:: What the task asks ::
Copy word for word the lines of the records below, beginning at the one with "pinky tip: (132, 242)" and finishing at the one with "index pip: (302, 6)", ends included, but none of the pictures.

:: Data records ::
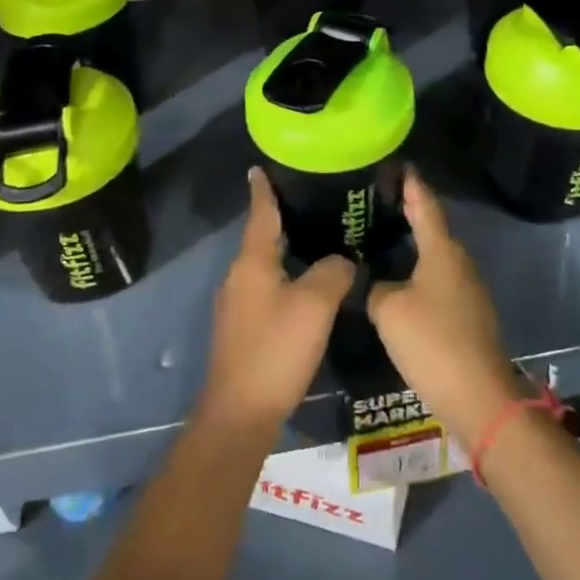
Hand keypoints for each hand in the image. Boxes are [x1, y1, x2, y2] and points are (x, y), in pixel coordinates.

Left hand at [198, 168, 355, 445]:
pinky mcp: (242, 328)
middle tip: (313, 201)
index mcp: (252, 262)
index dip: (263, 189)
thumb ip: (332, 272)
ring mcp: (237, 304)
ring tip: (317, 238)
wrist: (240, 413)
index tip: (260, 167)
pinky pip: (266, 288)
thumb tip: (342, 261)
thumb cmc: (276, 349)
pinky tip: (307, 285)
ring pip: (264, 265)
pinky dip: (285, 276)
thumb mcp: (315, 304)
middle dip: (282, 218)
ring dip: (285, 249)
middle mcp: (239, 276)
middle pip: (262, 237)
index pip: (260, 213)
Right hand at [367, 170, 523, 446]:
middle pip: (432, 230)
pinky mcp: (469, 316)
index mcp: (442, 251)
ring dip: (413, 249)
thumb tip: (378, 283)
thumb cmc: (432, 342)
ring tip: (383, 240)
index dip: (411, 185)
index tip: (401, 165)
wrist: (479, 397)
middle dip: (409, 215)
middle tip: (378, 204)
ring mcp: (468, 290)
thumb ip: (376, 289)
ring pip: (435, 259)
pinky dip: (419, 276)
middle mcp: (459, 263)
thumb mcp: (389, 310)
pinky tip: (400, 284)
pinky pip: (439, 283)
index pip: (425, 205)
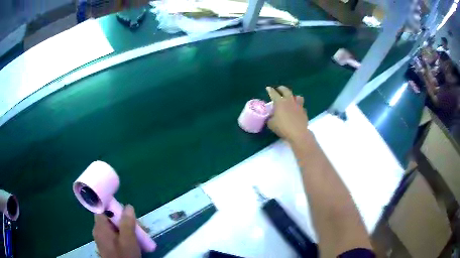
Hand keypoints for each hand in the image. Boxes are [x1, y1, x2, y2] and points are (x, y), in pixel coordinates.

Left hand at [93, 205, 140, 257]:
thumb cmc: (124, 256)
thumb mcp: (128, 240)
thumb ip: (127, 223)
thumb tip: (128, 206)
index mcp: (100, 227)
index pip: (102, 210)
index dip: (112, 207)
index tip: (124, 211)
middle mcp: (98, 231)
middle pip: (108, 219)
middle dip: (122, 220)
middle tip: (136, 226)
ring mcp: (102, 239)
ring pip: (112, 228)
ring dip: (124, 228)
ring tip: (137, 235)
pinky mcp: (106, 246)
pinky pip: (113, 236)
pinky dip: (122, 235)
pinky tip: (132, 242)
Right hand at [266, 86, 309, 143]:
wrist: (298, 133)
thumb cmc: (283, 128)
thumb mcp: (271, 124)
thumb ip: (270, 118)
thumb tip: (271, 116)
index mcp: (280, 102)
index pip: (273, 93)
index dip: (270, 90)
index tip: (268, 88)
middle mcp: (289, 101)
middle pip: (286, 90)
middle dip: (281, 88)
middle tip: (279, 89)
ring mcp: (298, 105)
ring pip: (297, 96)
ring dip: (293, 96)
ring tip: (291, 98)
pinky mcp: (304, 111)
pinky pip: (301, 106)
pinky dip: (298, 106)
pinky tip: (297, 110)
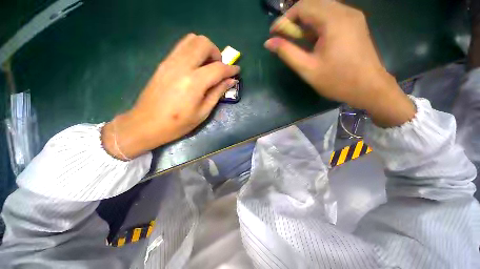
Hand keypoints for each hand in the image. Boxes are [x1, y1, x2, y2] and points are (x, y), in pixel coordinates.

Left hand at [102, 34, 239, 159]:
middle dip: (216, 53)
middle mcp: (181, 66)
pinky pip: (181, 47)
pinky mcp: (163, 63)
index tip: (237, 71)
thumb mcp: (203, 112)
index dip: (230, 69)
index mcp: (194, 82)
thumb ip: (217, 93)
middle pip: (203, 43)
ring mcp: (170, 61)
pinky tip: (196, 67)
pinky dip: (193, 51)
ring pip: (191, 40)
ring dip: (204, 49)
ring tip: (208, 66)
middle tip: (219, 68)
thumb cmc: (178, 123)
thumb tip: (230, 81)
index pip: (218, 68)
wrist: (146, 124)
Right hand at [265, 0, 414, 126]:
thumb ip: (287, 52)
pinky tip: (313, 39)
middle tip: (285, 37)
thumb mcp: (307, 68)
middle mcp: (344, 11)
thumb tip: (268, 42)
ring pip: (322, 8)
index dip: (284, 19)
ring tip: (297, 39)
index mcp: (333, 20)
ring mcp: (352, 16)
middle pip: (313, 3)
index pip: (302, 6)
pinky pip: (331, 15)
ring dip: (305, 21)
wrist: (369, 88)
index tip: (273, 34)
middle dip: (294, 19)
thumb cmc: (336, 80)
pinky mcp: (355, 23)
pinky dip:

:: Answer space ::
pinky tip: (132, 242)
Right hand at [266, 86, 309, 143]:
wrist: (298, 133)
thumb cmc: (283, 128)
thumb mcp: (271, 124)
thumb ip: (270, 118)
thumb tip: (271, 116)
index mcp: (280, 102)
index pip: (273, 93)
index dip: (270, 90)
index tip: (268, 88)
middle mcp: (289, 101)
middle pip: (286, 90)
middle dip: (281, 88)
middle tip: (279, 89)
ring mcp: (298, 105)
ring pip: (297, 96)
ring dip: (293, 96)
ring tip: (291, 98)
pinky mcp: (304, 111)
pinky pip: (301, 106)
pinky dip: (298, 106)
pinky tip: (297, 110)
Hand keypoints for each hand in the image. Boxes are [x1, y1, x2, y2] and points are (x, y), in pixel coordinates.

Left hand at [102, 34, 239, 159]:
middle dip: (216, 53)
middle mcp: (181, 66)
pinky pip: (181, 47)
pinky mcp: (163, 63)
index tip: (237, 71)
thumb mcp: (203, 112)
index dip: (230, 69)
index mcp: (194, 82)
thumb ip: (217, 93)
middle pip: (203, 43)
ring mcp: (170, 61)
pinky tip: (196, 67)
pinky dip: (193, 51)
ring pip: (191, 40)
ring dip: (204, 49)
ring tip: (208, 66)
middle tip: (219, 68)
thumb cmc: (178, 123)
thumb tip: (230, 81)
index pip: (218, 68)
wrist: (146, 124)
Right hand at [265, 0, 414, 126]:
thumb ip: (287, 52)
pinky tip: (313, 39)
middle tip: (285, 37)
thumb mcp: (307, 68)
middle mcp: (344, 11)
thumb tip: (268, 42)
ring pip: (322, 8)
index dip: (284, 19)
ring tip: (297, 39)
index mcp: (333, 20)
ring mcp: (352, 16)
middle pip: (313, 3)
index pip: (302, 6)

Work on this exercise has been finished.